• _What is being asked_
Locate the line containing "computer monitor [216,70,387,218]" in the entries below, then retype it and every later line exactly, leaving out pictures.

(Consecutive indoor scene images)
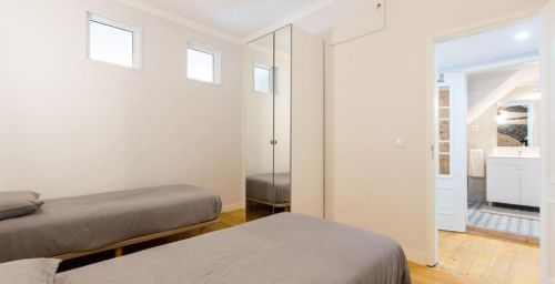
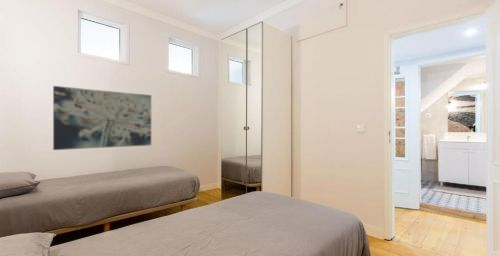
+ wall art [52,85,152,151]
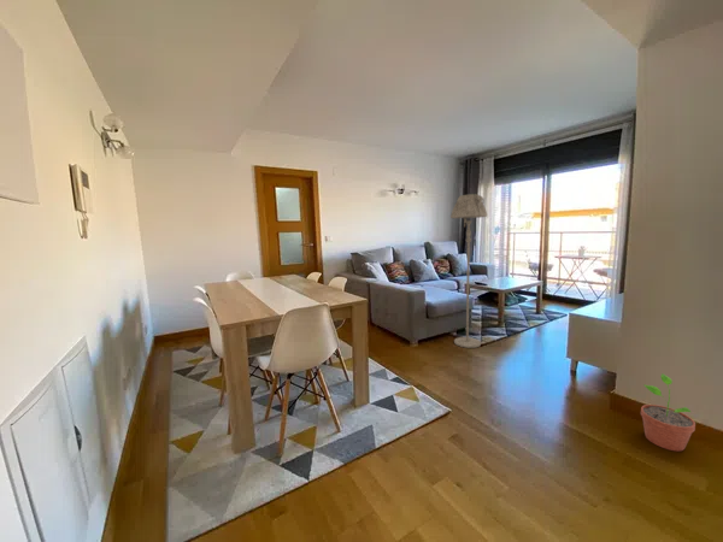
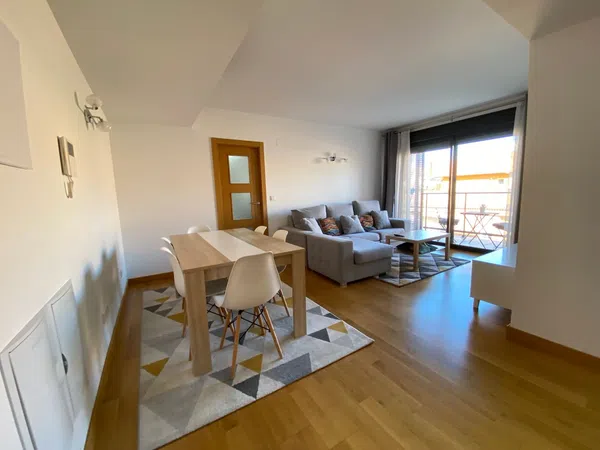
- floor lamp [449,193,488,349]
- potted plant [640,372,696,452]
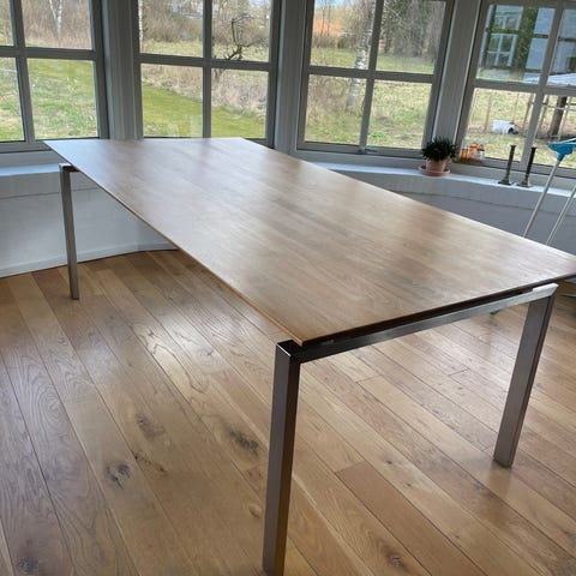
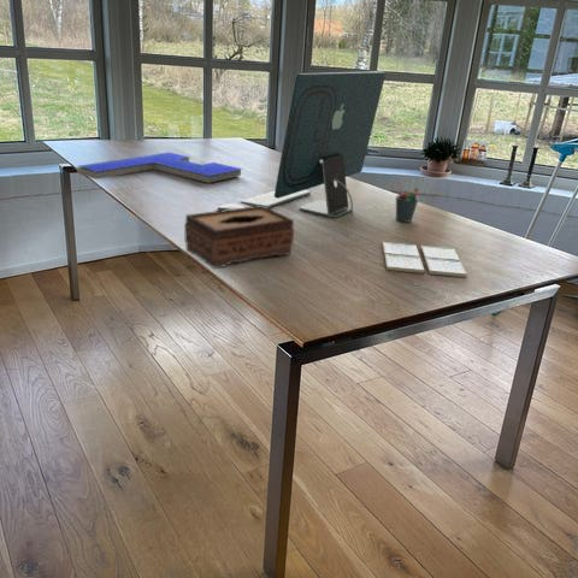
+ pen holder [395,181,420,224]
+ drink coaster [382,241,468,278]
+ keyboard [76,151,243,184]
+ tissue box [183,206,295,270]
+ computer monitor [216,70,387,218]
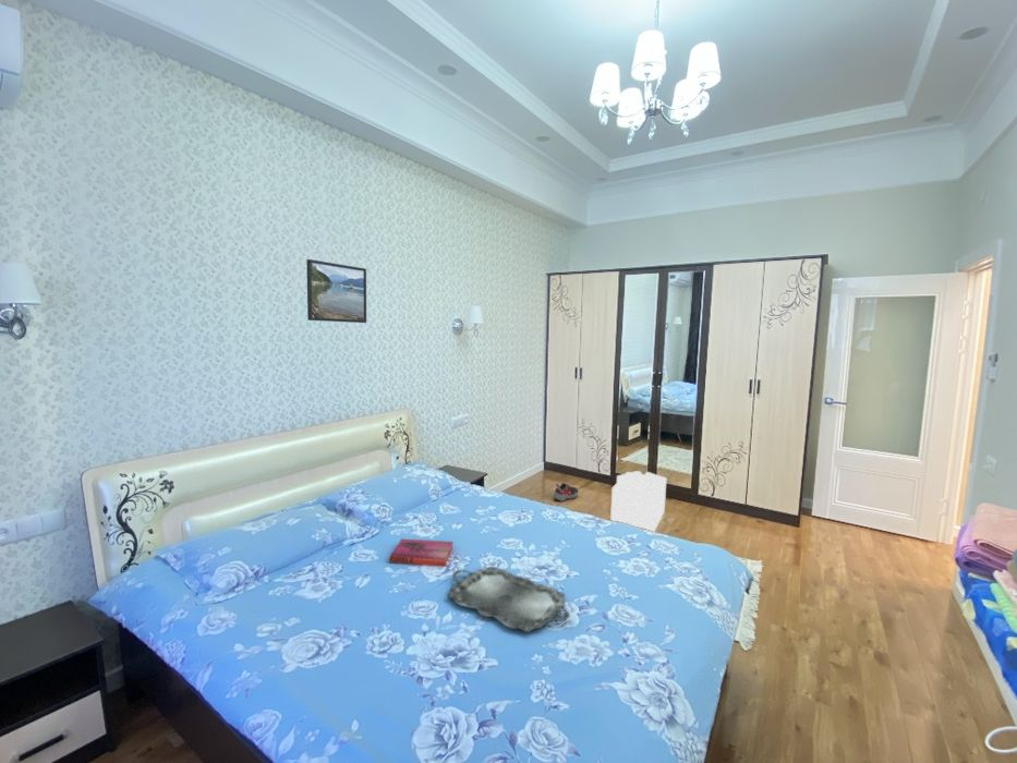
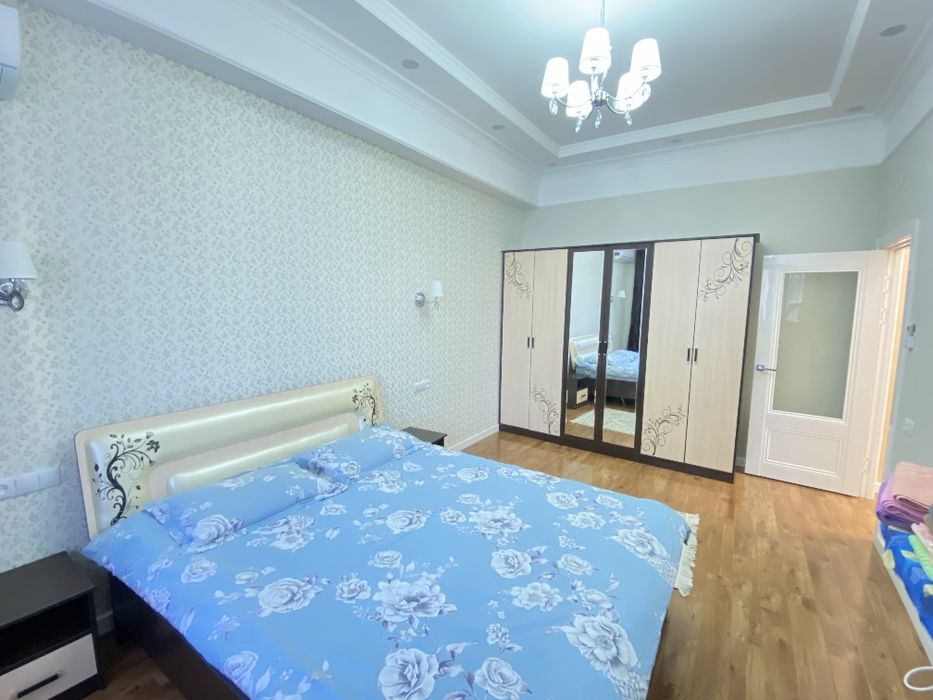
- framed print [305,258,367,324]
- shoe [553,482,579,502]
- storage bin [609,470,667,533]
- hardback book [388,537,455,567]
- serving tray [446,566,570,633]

• _Solution for this exercise_
+ computer monitor [216,70,387,218]
- framed print [305,258,367,324]
- shoe [553,482,579,502]
- storage bin [609,470,667,533]
- hardback book [388,537,455,567]
- serving tray [446,566,570,633]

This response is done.